As the application of large models accelerates, the demand for high-bandwidth memory in data centers is growing exponentially. The advanced production capacities of memory giants like Samsung, SK Hynix, and Micron are increasingly being directed towards AI, leading to a tightening supply of automotive-grade memory chips for the automotive industry.

In the case where the supply satisfaction rate of automotive-grade storage chips is less than 50%, some automakers have to accept the suppliers' requirement of "increased prices for supply" to ensure production and delivery.

Beijing Ingenic has clearly stated that its products are "in very short supply, and prices are rising, with no room for negotiation on price reductions," and anticipates that the supply-demand imbalance for automotive DRAM chips will persist, viewing price increases as the core driver of its performance. The company's remarks, to some extent, also reflect the upstream industry's outlook on the overall trend.

Image source: SK hynix

Cui Dongshu, Secretary General of the Passenger Car Association, described another evolving pressure point—power batteries. He stated, "The global AI boom is driving a surge in demand for electric energy storage, causing a sharp rise in the prices of non-ferrous metals like copper, which is putting significant cost pressure on automakers." He also noted that with the continuous surge in new energy vehicle sales over the past two years, soaring prices of resources such as lithium carbonate have intensified the tensions between upstream and downstream players.
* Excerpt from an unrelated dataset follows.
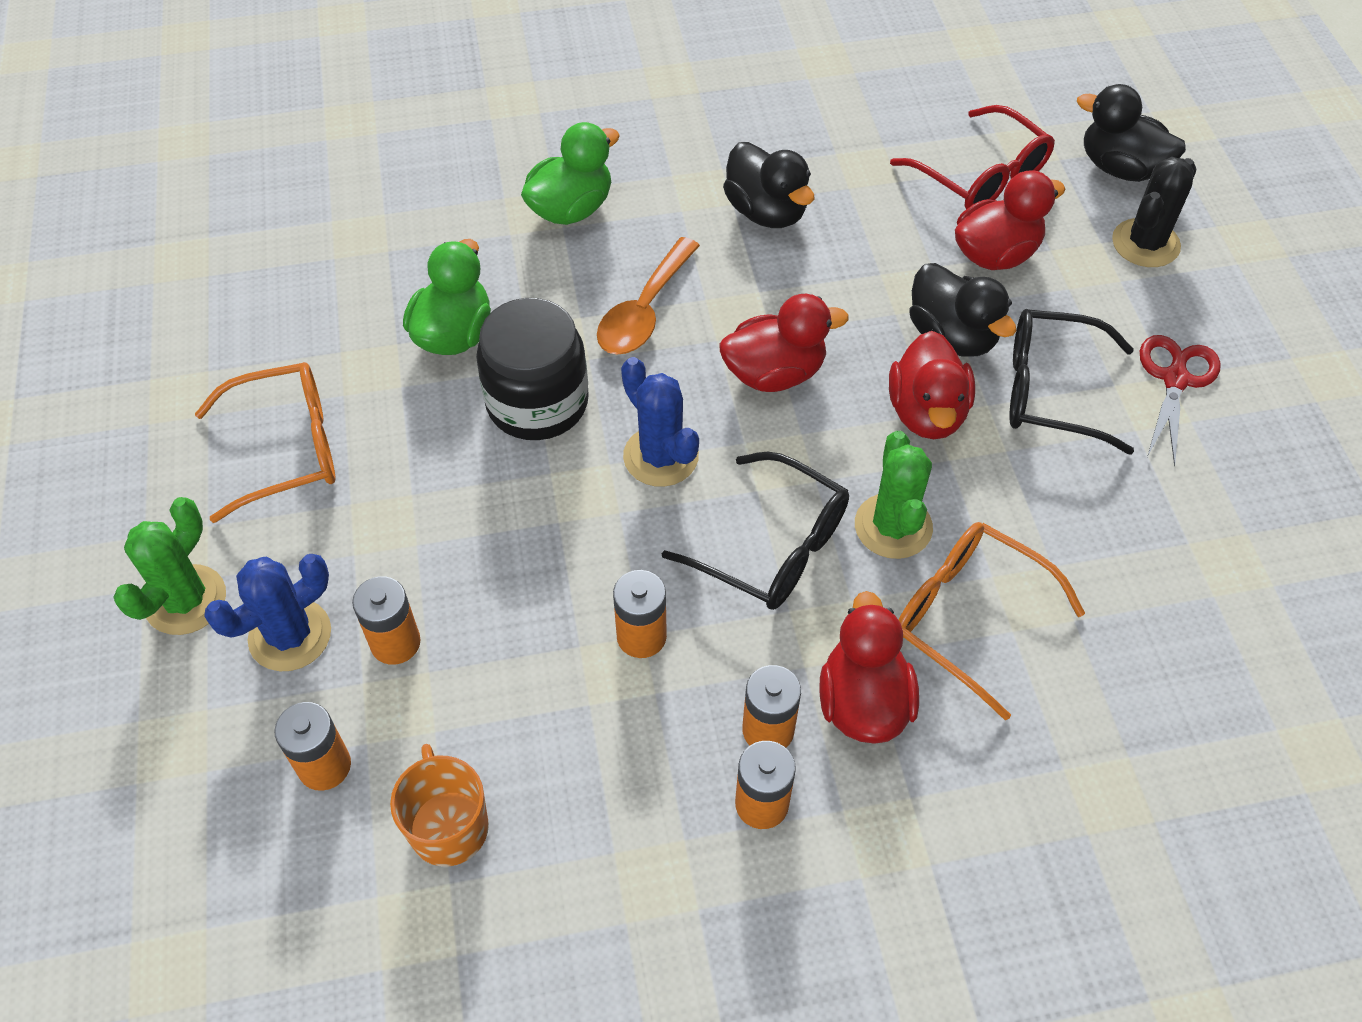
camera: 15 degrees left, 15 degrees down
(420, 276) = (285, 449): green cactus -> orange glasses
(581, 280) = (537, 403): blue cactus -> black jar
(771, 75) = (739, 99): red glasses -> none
Data supports this judgment: the price of battery-grade lithium carbonate rose from about 75,000 yuan per ton at the beginning of 2025 to 171,900 yuan per ton in March 2026; UBS reports further revised the lithium carbonate price forecast to about 185,000 yuan per ton, and it is expected that global lithium demand will double to 3.4 million tons by 2030. The demand growth rate is 14% in 2026 and is expected to increase further to 16% in 2027.

The cost curves for both storage chips and power batteries are rising simultaneously, almost in unison squeezing the profit margins of the entire automotive industry. Cui Dongshu stated bluntly: "The current decline in profits in the automotive industry is severe, as the cost pressure from upstream is significant, and the pressure on the automotive industry itself is becoming increasingly difficult to bear."

Against this backdrop, various institutions continue to forecast upward demand for chips. The investment cycle for AI infrastructure typically spans years, and capital expenditure disclosed by leading technology companies continues to rise, indicating that demand for computing power and storage will not decline in the short term, and competition for capacity will persist.

Meanwhile, the automotive industry holds a relatively weak position in this competition—as Li Bin stated, “The automotive industry cannot compete with AI and data centers for chips, as their investments often reach tens of billions of dollars.”

This wave of price adjustments, triggered by chip costs, has only just begun.